Comment 25 for bug 1253896

Revision history for this message
Salvatore Orlando (salvatore-orlando) wrote :

I am not able to identify any specific patch which might have made things so worse.
As an interesting data pointer, the large majority of the failures occurs with the non-isolated job.

I am not yet able even to root-cause the failure. I looked at 3 distinct traces and in every case:
- the VM VIF is wired before the timeout
- the DHCP is active and distributes an address before the timeout expires (the DHCP ACK for the VIF's MAC can be seen in syslog)
- the internal router port is always configured on the l3 agent and wired on the ovs agent before the timeout
- the floating IP is configured on the l3 agent before the timeout

Security groups issues would cause 100% of jobs to fail (and also since we're not using the hybrid driver it seems they're not even enforced).

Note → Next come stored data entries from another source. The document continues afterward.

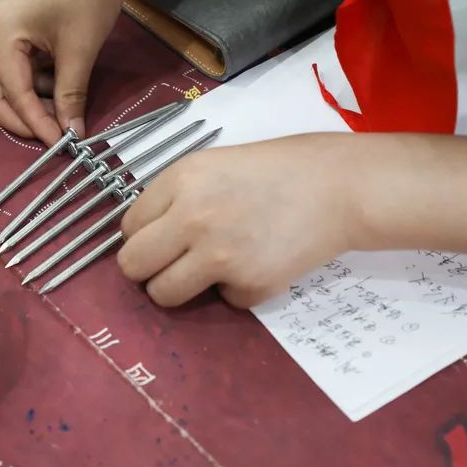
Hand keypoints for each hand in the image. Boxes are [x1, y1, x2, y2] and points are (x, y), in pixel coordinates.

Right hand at [0, 0, 131, 144]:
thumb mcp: (81, 50)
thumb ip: (70, 95)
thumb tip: (72, 134)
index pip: (11, 92)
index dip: (36, 123)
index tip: (61, 144)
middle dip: (21, 117)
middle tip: (53, 135)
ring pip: (0, 80)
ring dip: (27, 99)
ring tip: (63, 105)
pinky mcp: (6, 22)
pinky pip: (10, 64)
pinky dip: (30, 80)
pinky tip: (58, 82)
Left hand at [117, 135, 357, 307]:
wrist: (338, 186)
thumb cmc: (276, 170)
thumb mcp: (213, 165)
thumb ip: (175, 196)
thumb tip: (142, 235)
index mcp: (179, 180)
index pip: (128, 228)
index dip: (144, 235)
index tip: (161, 238)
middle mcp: (190, 218)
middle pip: (133, 267)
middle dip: (148, 269)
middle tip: (172, 263)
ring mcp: (218, 256)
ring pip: (164, 294)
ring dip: (182, 287)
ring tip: (211, 267)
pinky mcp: (249, 285)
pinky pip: (223, 301)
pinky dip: (238, 289)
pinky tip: (259, 262)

The most likely cause of failure, even if I cannot confirm, should reside in this case in the L3 agent, and in particular for the floating IP. If the machine gets an IP from its DHCP server, L2 connectivity is there, and the correct IP is given. The router port is also correctly configured.
Even if I analysed only 3 failures, I noticed that I did not see any crash in test_network_basic_ops, while in all 3 failures all the three scenario tests creating a floating IP via nova failed. I do not know if this might be a good trail to follow, but the failure pattern is definetely peculiar.

In the logs the address which ends up being unreachable is assigned to other qg-xxx interfaces before the failure. The same address being on multiple qg interfaces on br-ex could be a problem, even if those interfaces are in different namespaces, sincethey are all on the same network.

I also checked devstack, devstack-gate, and tempest for relevant changes, but even there no luck.